Entry set puzzler

5

My colleague Chris Dennis, sent this puzzler around today:

import java.util.HashMap;
import java.util.HashSet;
import java.util.Map;
import java.util.Set;
import java.util.concurrent.ConcurrentHashMap;

public class EntrySetSize {

  public static void main(String[] args) {
    printSetSize(new ConcurrentHashMap());
    printSetSize(new HashMap());
  }

  private static void printSetSize(Map map) {
    map.put("hello", "world");
    map.put("world", "hello");
    Set set = new HashSet(map.entrySet());
    System.out.print(set.size() + " ");
  }
}

The question is what does this program print when executed?

  • a) 2 2
  • b) 1 2
  • c) 0 2
  • d) something else</li>

It seems like the answer should be a) and you will actually see that in JDK 1.6+. However, in JDK 1.5 you’ll see b). Understanding why requires a bit of a jaunt through the CHM code, where dragons lurk. Also, it’s actually possible to see several possible answers (at least a and b) in JDK 1.5 depending on what keys and values you use.

map.entrySet()

This call on a CHM does the following:

    public Set<Map.Entry<K,V>> entrySet() {
        Set<Map.Entry<K,V>> es = entrySet;
        return (es != null) ? es : (entrySet = (Set<Map.Entry<K,V>>) (Set) new EntrySet());
    }

All that does is create (and cache) an EntrySet instance, which is an inner (non-static) class specific to CHM. It has access to the real CHM state and implements the interface using that state.

new HashSet()

The HashSet is constructed with the EntrySet instance. A new HashSet with an initialization collection will do this:

    public HashSet(Collection<? extends E> c) {
        map = new HashMap<E,Object>(Math.max((int) (c.size()/.75f) + 1, 16));
        addAll(c);
    }

So, the state from the source collection is added through addAll().

HashSet.addAll()

    public boolean addAll(Collection<? extends E> c) {
        boolean modified = false;
        Iterator<? extends E> e = c.iterator();
        while (e.hasNext()) {
            if (add(e.next()))
                modified = true;
            }
            return modified;
        }

There is some extra stuff here to manage the modified flag needed for fail-fast iteration but basically, this code walks through the collection’s iterator calling next(), then add() on the set under construction. Here’s where things get interesting. We need to look at what the EntrySet uses for an iterator and what happens when you call next().

EntrySet.iterator()

        public Iterator<Map.Entry<K,V>> iterator() {
            return new EntryIterator();
        }

Here we return yet another inner non-static class EntryIterator. EntryIterator is defined as follows:

final class EntryIterator extends HashIterator implements Map.Entry<K,V>, Iterator<Entry<K,V>>

This should give you some pause. We fully expect to see “extends HashIterator” – there are several key/value/entry iterator flavors buried in here and they share most of their implementation in HashIterator. We also fully expect to see “implements Iterator<Entry<K,V>>” since that’s what we’re doing. But seeing “implements Map.Entry<K,V>” should make you go huh? This iterator walks over Entry<K,V> instances in the CHM yet it itself is typed as an entry?
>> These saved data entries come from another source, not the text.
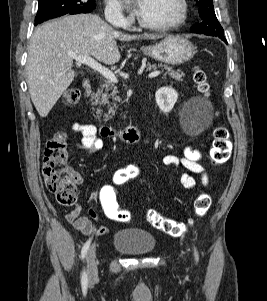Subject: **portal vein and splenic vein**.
<instances>
[{
	"instance_id": "1",
	"label": "portal vein and splenic vein",
	"mask_w": 267,
	"mask_h": 301,
	"mask_svg": "<svg viewBox=\"0 0 267 301\" xmlns=\"http://www.w3.org/2000/svg\"><path fill=\"white\" fill-rule=\"evenodd\" d=\"M69 56L76 60V62L85 64L89 66L90 68L94 69L95 71L99 72L101 75H103L109 82L111 83H117L118 79L115 76V74L110 71L108 68L102 66L99 64L95 59L89 56H80L75 53H69ZM160 75V71L155 70L148 74V78H154Z\"/></svg>"
}]
</instances>
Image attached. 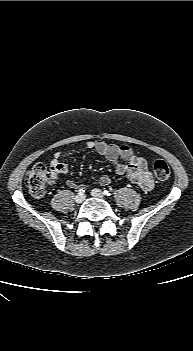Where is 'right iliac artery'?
<instances>
[{
  "label": "right iliac artery",
  "mask_w": 193,
  "mask_h": 351,
  "mask_svg": "<svg viewBox=\"0 0 193 351\" xmlns=\"http://www.w3.org/2000/svg\"><path fill=\"white\" fill-rule=\"evenodd\" d=\"M84 193H85V189H84V188H80V189L78 190V194H79V195H84Z\"/></svg>",
  "instance_id": "obj_1"
}]
</instances>
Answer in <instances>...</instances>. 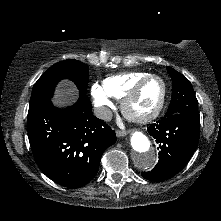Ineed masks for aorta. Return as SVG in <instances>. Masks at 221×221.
Instances as JSON below:
<instances>
[{
	"label": "aorta",
	"mask_w": 221,
	"mask_h": 221,
	"mask_svg": "<svg viewBox=\"0 0 221 221\" xmlns=\"http://www.w3.org/2000/svg\"><path fill=\"white\" fill-rule=\"evenodd\" d=\"M130 145L135 166L141 170L152 169L157 155L148 137L140 131H134L130 138Z\"/></svg>",
	"instance_id": "aorta-1"
}]
</instances>
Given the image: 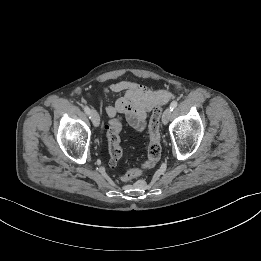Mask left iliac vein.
<instances>
[{
	"mask_svg": "<svg viewBox=\"0 0 261 261\" xmlns=\"http://www.w3.org/2000/svg\"><path fill=\"white\" fill-rule=\"evenodd\" d=\"M171 117V110L170 108L165 109V111L162 114V123L166 125Z\"/></svg>",
	"mask_w": 261,
	"mask_h": 261,
	"instance_id": "left-iliac-vein-1",
	"label": "left iliac vein"
}]
</instances>
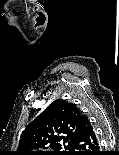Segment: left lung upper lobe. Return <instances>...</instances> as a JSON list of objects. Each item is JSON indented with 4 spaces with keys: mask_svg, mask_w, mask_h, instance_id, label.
Returning <instances> with one entry per match:
<instances>
[{
    "mask_svg": "<svg viewBox=\"0 0 119 155\" xmlns=\"http://www.w3.org/2000/svg\"><path fill=\"white\" fill-rule=\"evenodd\" d=\"M80 110L63 99L52 102L21 134L15 155H76Z\"/></svg>",
    "mask_w": 119,
    "mask_h": 155,
    "instance_id": "5c2ea615",
    "label": "left lung upper lobe"
}]
</instances>
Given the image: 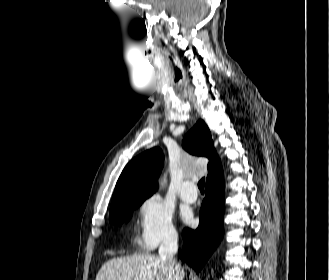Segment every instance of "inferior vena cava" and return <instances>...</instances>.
Segmentation results:
<instances>
[{
	"label": "inferior vena cava",
	"instance_id": "obj_1",
	"mask_svg": "<svg viewBox=\"0 0 329 280\" xmlns=\"http://www.w3.org/2000/svg\"><path fill=\"white\" fill-rule=\"evenodd\" d=\"M178 251V234L176 231H169L163 238L159 247V256L171 270L176 273V280H181V265L174 259V255Z\"/></svg>",
	"mask_w": 329,
	"mask_h": 280
}]
</instances>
What does it do on Iterator.next()?

EntryIterator.next()

public Map.Entry<K,V> next() {
nextEntry();
return this;
}

Here we see the iterator advance to the next entry (it walks through segments at the high level and entries at the low level) but in the end it returns this?
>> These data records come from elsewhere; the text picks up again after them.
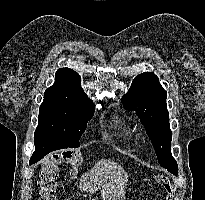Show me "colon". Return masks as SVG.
I'll list each match as a JSON object with an SVG mask.
<instances>
[{
	"label": "colon",
	"instance_id": "colon-1",
	"mask_svg": "<svg viewBox=\"0 0 205 200\" xmlns=\"http://www.w3.org/2000/svg\"><path fill=\"white\" fill-rule=\"evenodd\" d=\"M82 162V155L80 151L73 148L63 150L59 154H55L47 160L40 171V200H55L56 179L59 167L62 163L67 164L71 168V175H75L76 169ZM159 184L170 193L171 186L169 179L161 174L156 175ZM169 200V198H167Z\"/></svg>",
	"mask_w": 205,
	"mask_h": 200
}]
</instances>
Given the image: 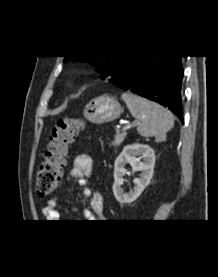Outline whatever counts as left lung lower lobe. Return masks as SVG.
Returning <instances> with one entry per match:
<instances>
[{
	"label": "left lung lower lobe",
	"mask_w": 218,
	"mask_h": 277,
	"mask_svg": "<svg viewBox=\"0 0 218 277\" xmlns=\"http://www.w3.org/2000/svg\"><path fill=\"white\" fill-rule=\"evenodd\" d=\"M181 56L136 55L109 79L120 88L167 107L183 121Z\"/></svg>",
	"instance_id": "1"
}]
</instances>
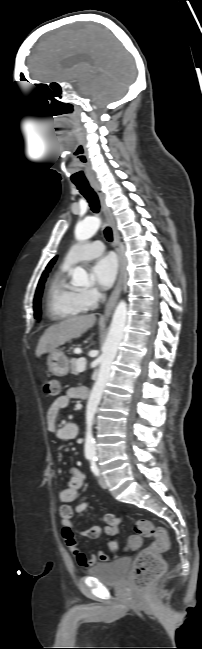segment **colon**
Segmentation results:
<instances>
[{"mask_svg": "<svg viewBox=\"0 0 202 649\" xmlns=\"http://www.w3.org/2000/svg\"><path fill=\"white\" fill-rule=\"evenodd\" d=\"M43 392L47 396H58L61 385L58 380L47 378L42 383ZM135 535L131 538L132 546L137 544L140 537H152V544L142 550L135 558L132 568V580L135 588L144 591L162 574L164 561L162 553L169 547V538L164 527L150 520H138L134 526Z\"/></svg>", "mask_w": 202, "mask_h": 649, "instance_id": "colon-1", "label": "colon"}]
</instances>
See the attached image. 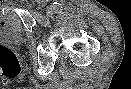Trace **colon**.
<instances>
[{"label":"colon","mask_w":131,"mask_h":89,"mask_svg":"<svg viewBox=\"0 0 131 89\" xmlns=\"http://www.w3.org/2000/svg\"><path fill=\"white\" fill-rule=\"evenodd\" d=\"M21 67L15 53L0 46V77L12 78L20 73Z\"/></svg>","instance_id":"5ec220e1"}]
</instances>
The key here is that the EntrySet’s iterator just stores the current key/value during iteration and returns itself as the entry object for every single actual entry. If you modify that entry, it writes through appropriately to the CHM. Presumably, this saves on the creation and destruction of lots of little Map.Entry instances that will be used just during iteration and typically never looked at again.

Therefore, when the EntrySet iterator is walked through in HashSet.addAll(), AND because of how EntryIterator.hashCode() is implemented:

        public int hashCode() {
            // If not acting as entry, just use default.
            if (lastReturned == null)
                return super.hashCode();

            Object k = getKey();
            Object v = getValue();
            return ((k == null) ? 0 : k.hashCode()) ^
                   ((v == null) ? 0 : v.hashCode());
        }

Here the hashCode is created as the bitwise OR of the key hash code and the value hash code. So, regardless of what the key and value hashcodes are, a ^ b == b ^ a. In our case we used two strings “hello” and “world” swapped. Thus the second entry instance will be seen as an identical hash code (and instance) and will simply put over the first entry instance in the HashSet.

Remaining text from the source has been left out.